:: Problems and tasks ::
A: In the horse show thread, where did the 5-year-old place in the walk only eq class?
B: Return everything in the horse show thread from "Dang! Sorry for" down to "your friend again...".

:: Text for analysis ::
# The show was fine, but my boy is hurt.



## CecilliaB (Jan 21, 2010)

Oh and I forgot that my 5 year old got the regular blue ribbon in his lead line class and took 1st in the walk only eq class out of 3. Proud of my boy. Just feel bummed Aidan is hurt.


----------



## Allison Finch (Oct 21, 2009)

Dang! Sorry for the injury. Driving a trailer is an art and some will never master it.


----------



## Pinto Pony (Jul 28, 2008)

Congrats! But yuck, I would not put poor Aidan in the trailer with your friend again...


----------



## kflannery (Sep 12, 2009)

So sorry about Aidan I know how you feel about having friends trailer you. I bought a trailer a month ago because I was tired of not having reliable transportation aka friends backing out of shows! Its great now, I even make extra money trailering! I feel for you on not wanting to ruin your friendship... Nowone takes better care of your babies like YOU do! Go for the trailer! Also way to go on you SUPER MOM show victory! And of course your sons classes


----------



## paintluver (Apr 5, 2007)

Poor Aiden. I am sorry he got hurt, but congrats to you, Aiden, and your son on showing!


----------



## Dartanion (Dec 8, 2008)

I was wondering why you were talking about buying your own trailer the other day (now I know lol). I am sorry adien got hurt . I get seriously WIERD about other people trailering my horse. I have no exscuse though lol.. I just see how some people trailer and it's scary sometimes. I've seen someone pull up and OVER a curb into a gas station, it's like they were trying to miss the drive-in?!:shock:


----------



## Horseshowmom (Mar 23, 2010)

:: Information given ::
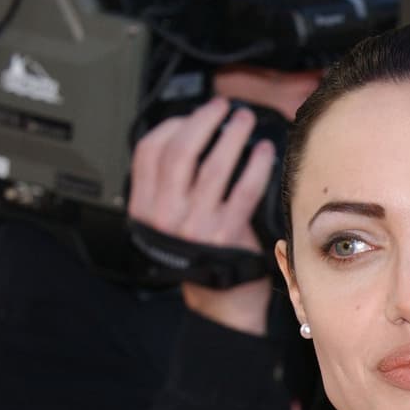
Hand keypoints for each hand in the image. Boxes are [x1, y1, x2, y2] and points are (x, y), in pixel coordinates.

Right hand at [128, 97, 275, 334]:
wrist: (218, 300)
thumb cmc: (198, 258)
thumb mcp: (165, 223)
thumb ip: (167, 188)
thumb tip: (190, 139)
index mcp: (145, 209)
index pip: (148, 152)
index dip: (170, 126)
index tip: (190, 116)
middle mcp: (167, 215)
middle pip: (181, 152)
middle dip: (204, 122)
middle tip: (221, 109)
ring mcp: (197, 224)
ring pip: (214, 166)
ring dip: (233, 137)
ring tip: (245, 123)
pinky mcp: (228, 233)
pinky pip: (245, 190)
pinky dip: (256, 166)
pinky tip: (264, 153)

:: Task solutions ::
A: He took 1st out of 3.

B:
Dang! Sorry for the injury. Driving a trailer is an art and some will never master it.


----------



## Pinto Pony (Jul 28, 2008)

Congrats! But yuck, I would not put poor Aidan in the trailer with your friend again...